Pour le film Le chant du loup, ça j’aurais moins de mal. Le sens de l’engagement tout entier, sans restriction. Le film parle tout seul, ça raconte l’histoire d’un ‘’oreille d’or’’ (Marin spécialiste des sonars) qui embarque dans un sous-marin nucléaire lanceur d’engin (SNLE). Lors d’un exercice, un engin nucléaire vient d’être tiré sur la France depuis la Russie. Donc réponse immédiate du président qui fait lancer un tir nucléaire depuis le sous-marin. Sauf que l’ordre est irrévocable et … je vous laisse pour la suite le découvrir. Grosso modo ce qui est intéressant, c’est quelque chose de méconnu dans l’identité de l’armée. C’est cette solidarité entre les hommes de corps.

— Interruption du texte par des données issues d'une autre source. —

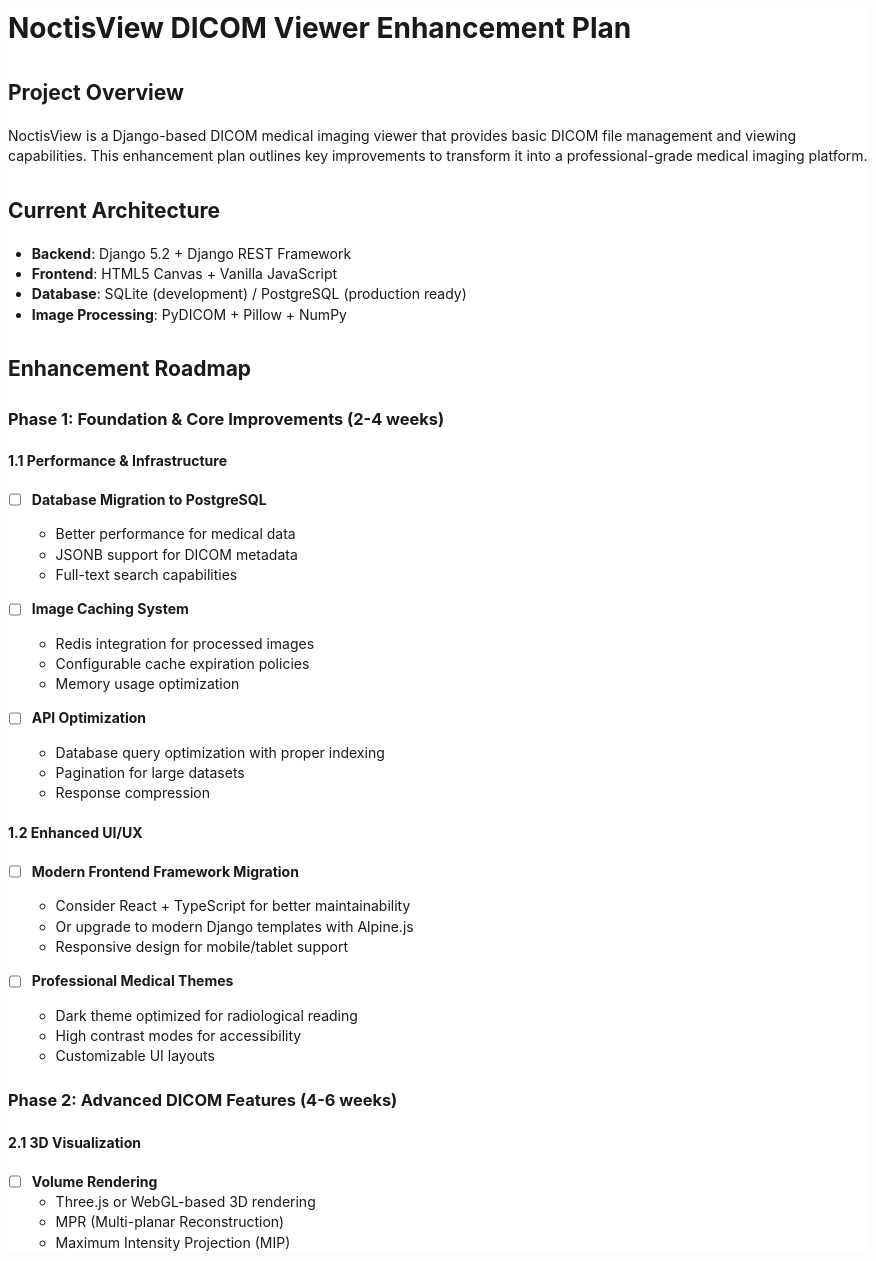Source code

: # NoctisView DICOM Viewer Enhancement Plan

## Project Overview
NoctisView is a Django-based DICOM medical imaging viewer that provides basic DICOM file management and viewing capabilities. This enhancement plan outlines key improvements to transform it into a professional-grade medical imaging platform.

## Current Architecture
- **Backend**: Django 5.2 + Django REST Framework
- **Frontend**: HTML5 Canvas + Vanilla JavaScript
- **Database**: SQLite (development) / PostgreSQL (production ready)
- **Image Processing**: PyDICOM + Pillow + NumPy

## Enhancement Roadmap

### Phase 1: Foundation & Core Improvements (2-4 weeks)

#### 1.1 Performance & Infrastructure
- [ ] **Database Migration to PostgreSQL**
  - Better performance for medical data
  - JSONB support for DICOM metadata
  - Full-text search capabilities

- [ ] **Image Caching System**
  - Redis integration for processed images
  - Configurable cache expiration policies
  - Memory usage optimization

- [ ] **API Optimization**
  - Database query optimization with proper indexing
  - Pagination for large datasets
  - Response compression

#### 1.2 Enhanced UI/UX
- [ ] **Modern Frontend Framework Migration**
  - Consider React + TypeScript for better maintainability
  - Or upgrade to modern Django templates with Alpine.js
  - Responsive design for mobile/tablet support

- [ ] **Professional Medical Themes**
  - Dark theme optimized for radiological reading
  - High contrast modes for accessibility
  - Customizable UI layouts

### Phase 2: Advanced DICOM Features (4-6 weeks)

#### 2.1 3D Visualization
- [ ] **Volume Rendering**
  - Three.js or WebGL-based 3D rendering
  - MPR (Multi-planar Reconstruction)
  - Maximum Intensity Projection (MIP)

Le dernier, je dirais Le 1 Hebdo, un journal qui fait réfléchir sans être sélectif. Ce n’est pas un auteur qui vient développer sa pensée sur une centaine de pages. On est sur du condensé, mais de l’expertise, avec des universitaires, des intellectuels, invités pour confronter des points de vue très souvent divergents, c’est ce qui est recherché. De sorte à avoir un apport de réflexion pour le lecteur. C’est un des seuls journaux indépendant aujourd’hui proposant un tel cadre de réflexion.
* Au Bonheur des dames est un livre écrit par Émile Zola qui décrit l’arrivée des commerces de grande distribution à Paris. Il y décrit un bousculement de la consommation à travers Octave Mouret, archétype de l’ambitieux qui souhaite surpasser les petits artisans parisiens (fabricants textiles, cuir etc…).